Inspiring agriculture and food innovators
By Denise Faguy, Farms.com
Mike Lee chose 2065 for his future grocery store for a number of reasons. Mainly, it is because it is far enough in the future for people to leave the constraints of today out of their imagined future. Lee said that he feels this conceptualization helps to convert today’s small ideas and innovations into big ideas for the future. According to Lee, the Grocery Store of 2065 has six aisles.
1. Distributed Production
Distributed production includes concepts such as AeroFarms which means year-round, high-quality production with better yields; faster 16-day crop cycles for 22 crops a year (down from 35-70 in a field); a “growing cloth” medium; no pesticide usage; 95% less water usage; and finally, a closed-loop system able to recycle nutrients.
It also includes concepts such as a CityFarm -- No harmful run-off, and so protecting the environment. Scalable, high-performance, urban agriculture systems that fundamentally rethink “grow it THERE and eat it HERE” to “grow it HERE and eat it HERE”. This concept also includes things such as hydroponic, aquaponic and aeroponic production systems; novel environmental, diagnostic and networked sensing; control automation, autonomous delivery and harvest systems; data driven optimization; and reductive energy design.
2. Hyper Customization
Matching specific consumer desires with production is hyper customization.
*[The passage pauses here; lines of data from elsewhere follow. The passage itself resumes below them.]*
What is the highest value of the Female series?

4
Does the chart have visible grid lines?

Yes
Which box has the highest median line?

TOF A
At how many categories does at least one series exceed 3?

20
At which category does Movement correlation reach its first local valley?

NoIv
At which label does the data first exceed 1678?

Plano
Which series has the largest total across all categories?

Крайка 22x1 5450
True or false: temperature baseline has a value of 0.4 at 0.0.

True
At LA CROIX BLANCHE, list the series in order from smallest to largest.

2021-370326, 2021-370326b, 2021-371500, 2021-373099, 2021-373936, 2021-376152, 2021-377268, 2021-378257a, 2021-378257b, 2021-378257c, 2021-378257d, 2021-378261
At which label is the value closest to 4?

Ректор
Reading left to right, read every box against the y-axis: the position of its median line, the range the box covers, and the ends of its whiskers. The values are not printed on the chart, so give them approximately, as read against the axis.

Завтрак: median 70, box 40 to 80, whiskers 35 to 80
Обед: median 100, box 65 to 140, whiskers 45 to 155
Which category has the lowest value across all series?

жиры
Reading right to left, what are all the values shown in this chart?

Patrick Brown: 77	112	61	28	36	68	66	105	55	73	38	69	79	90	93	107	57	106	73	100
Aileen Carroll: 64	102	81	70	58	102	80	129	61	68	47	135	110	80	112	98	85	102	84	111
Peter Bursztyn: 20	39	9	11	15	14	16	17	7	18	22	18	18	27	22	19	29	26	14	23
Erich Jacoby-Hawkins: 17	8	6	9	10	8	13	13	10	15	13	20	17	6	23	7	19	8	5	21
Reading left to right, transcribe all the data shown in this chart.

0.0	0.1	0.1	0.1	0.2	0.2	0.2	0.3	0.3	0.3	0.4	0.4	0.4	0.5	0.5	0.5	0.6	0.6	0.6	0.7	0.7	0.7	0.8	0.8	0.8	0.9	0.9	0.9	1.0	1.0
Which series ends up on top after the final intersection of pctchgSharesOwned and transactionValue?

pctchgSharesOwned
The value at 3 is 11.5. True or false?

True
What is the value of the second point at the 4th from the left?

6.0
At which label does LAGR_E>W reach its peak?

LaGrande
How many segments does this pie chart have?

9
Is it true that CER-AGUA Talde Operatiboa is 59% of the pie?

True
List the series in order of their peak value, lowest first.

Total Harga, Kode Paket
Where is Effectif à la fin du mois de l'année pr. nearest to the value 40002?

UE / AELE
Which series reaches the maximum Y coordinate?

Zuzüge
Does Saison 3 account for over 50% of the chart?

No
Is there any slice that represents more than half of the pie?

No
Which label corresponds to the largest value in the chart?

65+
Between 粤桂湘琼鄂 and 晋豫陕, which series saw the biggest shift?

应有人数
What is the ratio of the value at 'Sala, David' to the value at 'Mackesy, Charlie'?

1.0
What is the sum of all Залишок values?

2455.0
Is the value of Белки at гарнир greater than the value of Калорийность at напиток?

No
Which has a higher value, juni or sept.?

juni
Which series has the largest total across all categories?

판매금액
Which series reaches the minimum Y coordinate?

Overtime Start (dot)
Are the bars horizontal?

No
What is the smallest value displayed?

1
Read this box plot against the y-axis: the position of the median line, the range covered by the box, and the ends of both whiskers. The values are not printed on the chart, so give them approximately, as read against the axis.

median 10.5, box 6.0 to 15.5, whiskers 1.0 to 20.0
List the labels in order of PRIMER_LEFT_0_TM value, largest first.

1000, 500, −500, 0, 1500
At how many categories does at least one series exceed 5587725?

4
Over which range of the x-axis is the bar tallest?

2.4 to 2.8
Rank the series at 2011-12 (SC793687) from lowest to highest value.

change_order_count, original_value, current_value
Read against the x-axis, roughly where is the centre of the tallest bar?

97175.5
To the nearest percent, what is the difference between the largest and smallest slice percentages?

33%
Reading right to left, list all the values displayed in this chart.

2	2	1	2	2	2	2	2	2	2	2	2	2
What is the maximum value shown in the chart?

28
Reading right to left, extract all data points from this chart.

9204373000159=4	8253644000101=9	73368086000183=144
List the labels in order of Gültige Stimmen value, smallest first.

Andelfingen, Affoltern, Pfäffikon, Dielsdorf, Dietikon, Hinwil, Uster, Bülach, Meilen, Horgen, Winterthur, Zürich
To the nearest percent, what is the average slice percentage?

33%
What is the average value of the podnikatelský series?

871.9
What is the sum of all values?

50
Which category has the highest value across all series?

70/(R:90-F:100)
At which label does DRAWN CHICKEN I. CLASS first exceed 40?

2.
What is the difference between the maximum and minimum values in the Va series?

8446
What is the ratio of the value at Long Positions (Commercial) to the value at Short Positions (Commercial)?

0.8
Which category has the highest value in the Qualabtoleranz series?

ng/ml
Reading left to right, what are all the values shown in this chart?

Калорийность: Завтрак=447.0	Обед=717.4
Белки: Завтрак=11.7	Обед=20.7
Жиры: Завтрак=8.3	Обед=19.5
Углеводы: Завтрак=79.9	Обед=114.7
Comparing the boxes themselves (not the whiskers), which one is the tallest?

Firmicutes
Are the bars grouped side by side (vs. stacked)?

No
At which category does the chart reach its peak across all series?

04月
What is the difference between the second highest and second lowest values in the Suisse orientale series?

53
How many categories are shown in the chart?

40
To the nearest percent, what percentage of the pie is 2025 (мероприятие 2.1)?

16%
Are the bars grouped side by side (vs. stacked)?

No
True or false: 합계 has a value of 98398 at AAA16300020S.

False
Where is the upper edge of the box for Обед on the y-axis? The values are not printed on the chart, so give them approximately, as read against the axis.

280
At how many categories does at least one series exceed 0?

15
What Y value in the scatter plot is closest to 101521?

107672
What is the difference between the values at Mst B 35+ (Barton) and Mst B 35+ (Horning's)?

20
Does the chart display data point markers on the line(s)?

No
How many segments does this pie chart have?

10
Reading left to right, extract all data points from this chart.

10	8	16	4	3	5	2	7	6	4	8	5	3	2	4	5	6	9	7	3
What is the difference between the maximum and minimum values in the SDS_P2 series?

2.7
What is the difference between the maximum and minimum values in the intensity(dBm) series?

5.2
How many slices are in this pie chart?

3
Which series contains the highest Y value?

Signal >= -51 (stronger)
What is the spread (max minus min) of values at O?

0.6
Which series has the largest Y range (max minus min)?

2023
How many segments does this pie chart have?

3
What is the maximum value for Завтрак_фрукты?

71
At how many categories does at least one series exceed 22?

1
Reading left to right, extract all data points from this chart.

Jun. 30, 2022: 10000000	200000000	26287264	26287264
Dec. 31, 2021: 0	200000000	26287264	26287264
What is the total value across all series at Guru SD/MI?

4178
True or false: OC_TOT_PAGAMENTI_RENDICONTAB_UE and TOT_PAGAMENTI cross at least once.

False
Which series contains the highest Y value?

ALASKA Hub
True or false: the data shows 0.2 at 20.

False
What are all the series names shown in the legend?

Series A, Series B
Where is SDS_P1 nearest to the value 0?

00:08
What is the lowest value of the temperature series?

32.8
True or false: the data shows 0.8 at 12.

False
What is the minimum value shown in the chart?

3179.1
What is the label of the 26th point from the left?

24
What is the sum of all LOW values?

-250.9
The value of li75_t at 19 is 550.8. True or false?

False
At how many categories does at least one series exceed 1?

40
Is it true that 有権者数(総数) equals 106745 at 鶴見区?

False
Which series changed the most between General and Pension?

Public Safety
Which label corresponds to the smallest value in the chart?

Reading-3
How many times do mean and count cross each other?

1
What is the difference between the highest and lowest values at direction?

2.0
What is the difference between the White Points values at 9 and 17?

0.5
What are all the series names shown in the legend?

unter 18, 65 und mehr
Food is the most personal of goods, we’ve never seen so much variety in our food choices as today, but Lee wonders how to more closely match not just what we want, but what we need.
3. Alternative Proteins
Many alternative proteins may help to meet the world population’s growing demand for protein. But Lee questioned how to meet the world’s protein demand in a way that’s better for the environment, our health, and business. He reviewed alternatives such as modern meadow and cultured meat.
4. Packaging Waste
The US generates more than 33 million tons of packaging waste, several alternative forms of packaging are under development, including shrimp shell pack – it decomposes in a couple of weeks. He also reviewed other potential packaging solutions, in addition to simply reducing packaging he included other forms of elimination such as styrofoam-eating mealworms.
5. Feeding 10 billion
Would eliminating or repurposing food waste help to solve the dilemma of feeding the world? Vegetables that don’t look pretty are often sent to waste in western countries because consumers won’t purchase an ugly carrot or blemished apply. Eliminating this waste would go a long way to feed the 10 billion. Peel and other discarded fresh produce items could also be repurposed into food of other products.
6. Mass sustainability
Companies such as Hampton Creek make egg substitutes from vegetables. They hired data scientists to scour the 400,000 kinds of plants and found, for example, that the Canadian yellow pea can be a protein substitute. Hampton Creek egg substitute is 48% more cost effective than conventional chicken eggs. What if processed food was manufactured only when the crop is “in season”, for example, lentil chips would only be available to consumers after lentil harvest?
While TheFutureMarket.com may seem too futuristic, Lee pointed out that the imagined communicator on the original star trek TV series is what inspired Martin Cooper to create the cell phone. “Better innovation in food today starts with more ambitious thinking about tomorrow,” Lee says.